Limits on Government Power to Halt Evictions


Although the New York Governor’s executive orders prohibit “the initiation of a proceeding or enforcement of an eviction of any commercial tenant for nonpayment of rent,” Executive Order 202.28 issued May 7, 2020 (as further continued through January 8, 2021 by subsequent orders, including Executive Order 202.80, issued December 9, 2020), it is important that commercial landlords and their attorneys understand that the governor’s orders relate to evictions sought to be effected through judicial proceedings ONLY.


The governor’s orders imposing the moratorium on initiation of commercial eviction proceedings rest on the authority given him, under Section 29-a of Article 2-B of the Executive Law “to temporarily suspend any statute, local law, ordinance, or orders, rules or regulations, or parts thereof, [such as Article 7 of the Real Property and Proceedings Law which governs the initiation and conduct of summary proceedings to recover possession of real property] during a state disaster emergency,” including “epidemics.” (Emphasis added). Accordingly, Executive Law, Section 29-a, does not provide the governor with authority to prohibit, alter, or suspend the non-judicial, contractual self-help remedies included in commercial leases.


The limitations that exist on the governor’s authority to issue executive orders affecting the landlord-tenant relationship is well illustrated by the recent decision in Schack Collective Inc. v. DeKalb Market Hall, LLC., 63 Misc.2d 1202(A), 130 NYS3d 925 (Table)(NY City Civil Ct., Oct. 2, 2020). The petitioner, a licensee of three commercial spaces within respondent’s market, failed to comply with its license obligation to “maintain at the Licensed Area a Restaurant Letter Grading grade of ‘A’—receiving a Restaurant Letter Grade ‘C’ grade in two separate inspections of the leased space, in September and October 2019.


Citing the violations issued by the NYC Health Department, on March 4, 2020, respondent-landlord, in accordance with the terms of the license, sent petitioner-tenant a seven-day notice of termination. Petitioner sought but was denied a Yellowstone injunction. In an order issued on July 6, 2020, the court held that respondent “had not presented any basis for why the termination clause should not be enforced as written.” The respondent then shut off the gas and electric to the space, the petitioner’s equipment was removed, and, the police escorted the petitioner off the premises.


In a subsequent proceeding brought on by an emergency order to show cause, the petitioner contended that respondent had wrongfully used self-help to remove petitioner and its equipment from the premises. The petitioner also contended that the respondent had “acted in contravention of the Governor’s Moratorium on evictions in effect during the COVID-19 pandemic.” The court disagreed, holding that:


The moratorium’s references to “non-payment” of rent or mortgage clearly establish that its purpose was to protect individuals experiencing financial hardship as a result of the COVID-19 pandemic. Here, the issue is not based on non-payment. Accordingly, the Governor’s moratorium does not apply. (Emphasis added).


While the court hearing the emergency order to show cause found that the agreement between petitioner and respondent was indeed a license, and not a lease, the court also held, as had the court that denied the Yellowstone injunction, that “[e]ven if petitioner could be deemed a tenant, it could not affect the court’s denial of this application.” The respondent’s use of self-help to re-enter and regain possession of the restaurant space was upheld on the basis of respondent’s contractual rights, and the governor’s moratorium did not override those rights.

● ● ●

§ Task to complete: Write the next part of the piece on limits to the governor's power to halt evictions, picking up right after its final sentence.

§ Dataset records:
● ● ●

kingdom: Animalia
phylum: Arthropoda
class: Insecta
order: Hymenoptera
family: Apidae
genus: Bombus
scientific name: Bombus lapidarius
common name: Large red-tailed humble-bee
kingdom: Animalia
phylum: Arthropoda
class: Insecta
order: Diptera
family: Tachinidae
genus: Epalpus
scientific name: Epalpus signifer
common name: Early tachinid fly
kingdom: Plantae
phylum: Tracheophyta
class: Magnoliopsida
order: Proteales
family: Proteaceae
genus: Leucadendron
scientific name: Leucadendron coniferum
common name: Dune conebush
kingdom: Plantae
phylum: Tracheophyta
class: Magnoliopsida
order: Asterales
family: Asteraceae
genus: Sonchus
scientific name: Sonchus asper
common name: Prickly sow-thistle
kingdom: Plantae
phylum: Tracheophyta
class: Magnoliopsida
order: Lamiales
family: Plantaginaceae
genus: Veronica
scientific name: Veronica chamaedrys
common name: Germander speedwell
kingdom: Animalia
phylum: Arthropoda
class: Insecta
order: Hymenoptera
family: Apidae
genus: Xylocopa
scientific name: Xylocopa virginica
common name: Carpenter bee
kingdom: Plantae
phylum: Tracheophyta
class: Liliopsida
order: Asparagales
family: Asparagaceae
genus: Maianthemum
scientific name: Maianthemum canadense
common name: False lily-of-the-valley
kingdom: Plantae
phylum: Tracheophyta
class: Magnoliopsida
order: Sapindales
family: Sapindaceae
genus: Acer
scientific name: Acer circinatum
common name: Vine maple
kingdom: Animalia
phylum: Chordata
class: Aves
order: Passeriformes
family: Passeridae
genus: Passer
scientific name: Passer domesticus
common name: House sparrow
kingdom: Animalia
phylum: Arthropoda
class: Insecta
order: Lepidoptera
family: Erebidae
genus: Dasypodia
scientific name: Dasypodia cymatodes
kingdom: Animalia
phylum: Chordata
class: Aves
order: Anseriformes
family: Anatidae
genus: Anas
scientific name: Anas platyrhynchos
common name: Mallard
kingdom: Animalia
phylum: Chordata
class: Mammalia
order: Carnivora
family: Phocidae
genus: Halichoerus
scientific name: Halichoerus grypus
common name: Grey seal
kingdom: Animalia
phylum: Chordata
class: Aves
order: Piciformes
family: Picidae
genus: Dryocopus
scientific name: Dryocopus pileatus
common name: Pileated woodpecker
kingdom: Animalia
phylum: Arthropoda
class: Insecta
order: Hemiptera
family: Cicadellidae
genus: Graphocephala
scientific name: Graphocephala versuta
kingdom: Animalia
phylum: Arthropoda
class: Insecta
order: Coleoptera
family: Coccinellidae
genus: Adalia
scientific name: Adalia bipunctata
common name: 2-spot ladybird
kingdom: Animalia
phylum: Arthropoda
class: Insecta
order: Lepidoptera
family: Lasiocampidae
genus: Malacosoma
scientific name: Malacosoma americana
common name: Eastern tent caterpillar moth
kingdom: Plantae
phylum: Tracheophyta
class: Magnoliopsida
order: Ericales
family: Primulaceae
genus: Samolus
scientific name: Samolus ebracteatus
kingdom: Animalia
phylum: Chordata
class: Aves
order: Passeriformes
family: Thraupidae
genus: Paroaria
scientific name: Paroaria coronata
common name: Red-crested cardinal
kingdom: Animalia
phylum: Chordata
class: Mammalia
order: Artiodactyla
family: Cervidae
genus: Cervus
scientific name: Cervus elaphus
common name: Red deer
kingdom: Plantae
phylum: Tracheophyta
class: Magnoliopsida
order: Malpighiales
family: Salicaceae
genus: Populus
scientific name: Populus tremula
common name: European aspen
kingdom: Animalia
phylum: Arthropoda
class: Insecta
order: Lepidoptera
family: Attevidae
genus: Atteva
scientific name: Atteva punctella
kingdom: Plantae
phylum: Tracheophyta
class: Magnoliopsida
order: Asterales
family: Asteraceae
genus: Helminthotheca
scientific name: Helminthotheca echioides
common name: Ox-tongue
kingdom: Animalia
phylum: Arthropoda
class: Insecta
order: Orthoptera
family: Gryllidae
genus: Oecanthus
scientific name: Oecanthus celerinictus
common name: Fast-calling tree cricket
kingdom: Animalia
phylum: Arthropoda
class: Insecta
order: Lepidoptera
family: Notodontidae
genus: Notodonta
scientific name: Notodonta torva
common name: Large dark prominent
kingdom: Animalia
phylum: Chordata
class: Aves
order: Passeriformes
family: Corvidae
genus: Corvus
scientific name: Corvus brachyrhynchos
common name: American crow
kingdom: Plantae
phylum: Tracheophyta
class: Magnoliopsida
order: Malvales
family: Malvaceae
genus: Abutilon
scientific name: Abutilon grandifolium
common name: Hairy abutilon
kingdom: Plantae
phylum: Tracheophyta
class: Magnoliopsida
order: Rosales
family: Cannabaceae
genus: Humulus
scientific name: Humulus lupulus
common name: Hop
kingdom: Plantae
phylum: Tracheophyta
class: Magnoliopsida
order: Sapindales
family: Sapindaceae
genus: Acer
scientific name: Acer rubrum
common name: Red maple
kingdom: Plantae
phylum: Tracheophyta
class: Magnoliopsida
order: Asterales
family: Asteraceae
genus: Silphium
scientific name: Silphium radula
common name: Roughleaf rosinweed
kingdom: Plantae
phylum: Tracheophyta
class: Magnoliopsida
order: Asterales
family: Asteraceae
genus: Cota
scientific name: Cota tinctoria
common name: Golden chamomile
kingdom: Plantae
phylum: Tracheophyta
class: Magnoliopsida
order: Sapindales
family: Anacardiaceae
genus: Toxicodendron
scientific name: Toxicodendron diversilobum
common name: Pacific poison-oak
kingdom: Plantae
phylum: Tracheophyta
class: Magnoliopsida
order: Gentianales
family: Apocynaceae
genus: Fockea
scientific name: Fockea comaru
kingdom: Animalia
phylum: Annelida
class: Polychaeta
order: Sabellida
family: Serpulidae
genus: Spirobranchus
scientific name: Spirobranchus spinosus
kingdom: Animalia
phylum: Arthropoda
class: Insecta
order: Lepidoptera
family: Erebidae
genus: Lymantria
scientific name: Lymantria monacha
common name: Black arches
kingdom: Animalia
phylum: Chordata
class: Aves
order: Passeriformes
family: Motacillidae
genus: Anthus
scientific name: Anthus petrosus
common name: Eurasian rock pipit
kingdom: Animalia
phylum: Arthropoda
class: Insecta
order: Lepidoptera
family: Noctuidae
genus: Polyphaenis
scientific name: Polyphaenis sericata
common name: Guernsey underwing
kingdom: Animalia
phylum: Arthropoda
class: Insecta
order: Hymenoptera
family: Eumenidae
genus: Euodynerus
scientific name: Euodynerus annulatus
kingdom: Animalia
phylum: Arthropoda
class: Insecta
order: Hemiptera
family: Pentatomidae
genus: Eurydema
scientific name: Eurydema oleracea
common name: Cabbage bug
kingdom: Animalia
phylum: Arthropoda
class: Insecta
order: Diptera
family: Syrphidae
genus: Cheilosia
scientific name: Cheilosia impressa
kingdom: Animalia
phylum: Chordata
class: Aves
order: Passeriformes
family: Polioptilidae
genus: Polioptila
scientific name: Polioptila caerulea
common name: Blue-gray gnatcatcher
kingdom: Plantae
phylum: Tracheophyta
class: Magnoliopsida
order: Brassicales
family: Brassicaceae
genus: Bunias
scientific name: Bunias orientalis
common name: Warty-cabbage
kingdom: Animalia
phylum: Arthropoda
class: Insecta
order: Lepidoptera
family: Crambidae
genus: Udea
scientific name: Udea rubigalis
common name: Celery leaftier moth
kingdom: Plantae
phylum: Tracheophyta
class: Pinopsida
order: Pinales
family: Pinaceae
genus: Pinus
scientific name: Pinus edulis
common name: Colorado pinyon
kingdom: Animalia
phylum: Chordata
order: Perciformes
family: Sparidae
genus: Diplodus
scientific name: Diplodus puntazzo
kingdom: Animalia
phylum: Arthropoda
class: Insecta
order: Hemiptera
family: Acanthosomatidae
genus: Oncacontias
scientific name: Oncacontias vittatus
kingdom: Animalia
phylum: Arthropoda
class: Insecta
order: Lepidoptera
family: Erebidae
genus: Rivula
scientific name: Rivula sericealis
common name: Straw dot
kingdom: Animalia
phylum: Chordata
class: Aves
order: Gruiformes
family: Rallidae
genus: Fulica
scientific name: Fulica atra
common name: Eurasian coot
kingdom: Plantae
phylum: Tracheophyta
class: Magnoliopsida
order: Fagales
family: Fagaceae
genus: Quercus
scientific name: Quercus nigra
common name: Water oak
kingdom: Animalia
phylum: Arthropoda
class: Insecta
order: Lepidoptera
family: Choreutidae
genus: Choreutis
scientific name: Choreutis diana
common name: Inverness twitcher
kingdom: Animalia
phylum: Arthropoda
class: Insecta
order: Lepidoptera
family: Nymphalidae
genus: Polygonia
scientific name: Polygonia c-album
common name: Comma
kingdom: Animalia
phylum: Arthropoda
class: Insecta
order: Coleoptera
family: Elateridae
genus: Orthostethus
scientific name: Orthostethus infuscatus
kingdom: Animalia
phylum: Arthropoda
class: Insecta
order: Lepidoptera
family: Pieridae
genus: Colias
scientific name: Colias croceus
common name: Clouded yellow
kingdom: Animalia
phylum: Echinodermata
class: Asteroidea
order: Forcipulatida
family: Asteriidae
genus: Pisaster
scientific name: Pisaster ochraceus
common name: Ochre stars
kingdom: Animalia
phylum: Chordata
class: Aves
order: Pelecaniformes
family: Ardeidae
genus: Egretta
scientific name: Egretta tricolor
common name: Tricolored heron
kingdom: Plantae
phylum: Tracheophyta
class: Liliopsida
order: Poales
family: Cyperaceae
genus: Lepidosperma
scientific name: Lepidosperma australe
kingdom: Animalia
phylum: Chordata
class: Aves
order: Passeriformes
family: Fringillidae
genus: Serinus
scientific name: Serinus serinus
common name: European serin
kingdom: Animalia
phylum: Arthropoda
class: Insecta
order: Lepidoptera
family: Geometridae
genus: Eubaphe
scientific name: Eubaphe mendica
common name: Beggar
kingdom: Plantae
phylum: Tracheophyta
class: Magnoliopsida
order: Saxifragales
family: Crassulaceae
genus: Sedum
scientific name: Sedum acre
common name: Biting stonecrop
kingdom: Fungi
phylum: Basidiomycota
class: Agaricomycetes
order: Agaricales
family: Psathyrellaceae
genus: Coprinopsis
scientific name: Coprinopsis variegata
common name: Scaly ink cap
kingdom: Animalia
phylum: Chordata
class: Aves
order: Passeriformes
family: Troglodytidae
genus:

● ● ●

§ Result of the task:
In another recent case in which a landlord, represented by our law firm, used self-help to regain possession of leased space, the right to the use of contractual, non-judicial self-help during the pandemic was approved without any question, and without even a reference to the governor’s moratorium. The court held that “the parties’ lease expressly grants the landlord the right to re-enter upon a plaintiff’s breach of substantial obligations of tenancy or nonpayment of rent. It is well settled even were a court to determine self-help was not peaceable, a tenant is relegated only to a suit for damages, but not restoration of the subject premises where restoration would be futile because the landlord is entitled to seek judgment evicting the plaintiff.”


The Law of Self-Help


In light of such rulings, it is useful for practitioners representing commercial landlords to review the law applicable to self-help evictions, to be able to utilize this important legal tool, at a time when summary proceedings are either unavailable or otherwise delayed by government edict. In this respect, it is important to note that New York courts, at all levels, have found self-help evictions to be enforceable when done properly.


The decision in Sol de Ibiza, LLC v Panjo Realty, Inc., 29 Misc.3d 72, 911 NYS2d 567 (1st Dept., Appellate Term, 2010), sets forth the elements generally recognized as the basis for a proper commercial self-help eviction: (1) the subject lease specifically reserves the landlord’s right to re-enter the premises upon tenant’s breach of its obligation to pay rent, (2) prior to re-entry, landlord serves upon tenant a valid rent demand, (3) re-entry was effected peaceably, and (4) tenant was in fact in default in its obligation to pay rent. See also Bozewicz v Nash Metalware Co., 284 A.D.2d 288, 725 N.Y.S.2d 671 [2d. Dept. 2001); Matter of Lee v. Ho-Park, 16 AD3d 986 (3d Dept. 2005); Jovana Spaghetti House v. Heritage Co. of Massena, 189 A.D.2d 1041 (App. Div. 3rd Dept. 1993).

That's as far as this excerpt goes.